━━━ Dataset entries ━━━

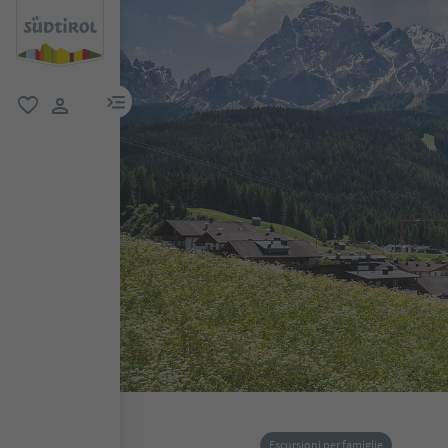
menu link
favoriti
user link
Escursioni per famiglie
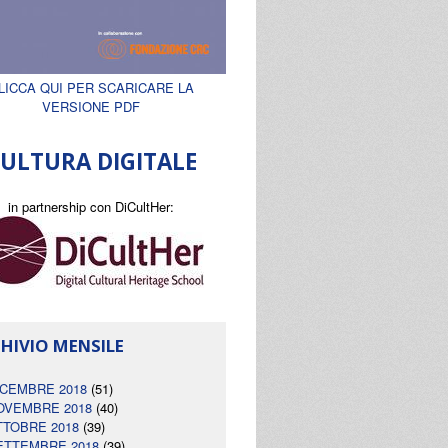
LICCA QUI PER SCARICARE LA
VERSIONE PDF
ULTURA DIGITALE
in partnership con DiCultHer:
HIVIO MENSILE
ICEMBRE 2018
(51)
OVEMBRE 2018
(40)
TTOBRE 2018
(39)
ETTEMBRE 2018
(39)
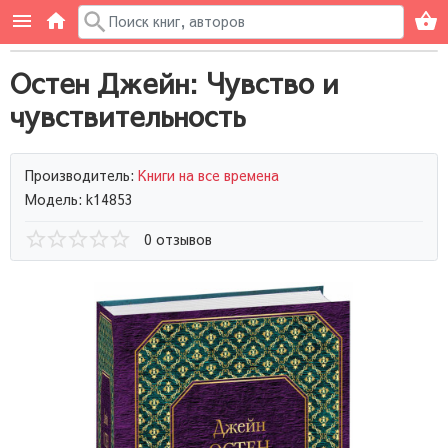
Остен Джейн: Чувство и
чувствительность
Производитель:
Книги на все времена
Модель: k14853
0 отзывов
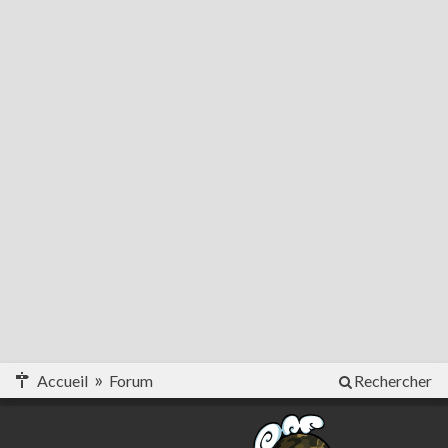
Accueil
Forum
Rechercher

━━━

> **Task instructions**
Restate each entry verbatim and skip every image.

> **Response below**
menu link
favoriti
user link
Escursioni per famiglie
LICCA QUI PER SCARICARE LA
VERSIONE PDF
ULTURA DIGITALE
in partnership con DiCultHer:
HIVIO MENSILE
ICEMBRE 2018
(51)
OVEMBRE 2018
(40)
TTOBRE 2018
(39)
ETTEMBRE 2018
(39)
Остен Джейн: Чувство и
чувствительность
Производитель:
Книги на все времена
Модель: k14853
0 отзывов
Accueil
Forum
Rechercher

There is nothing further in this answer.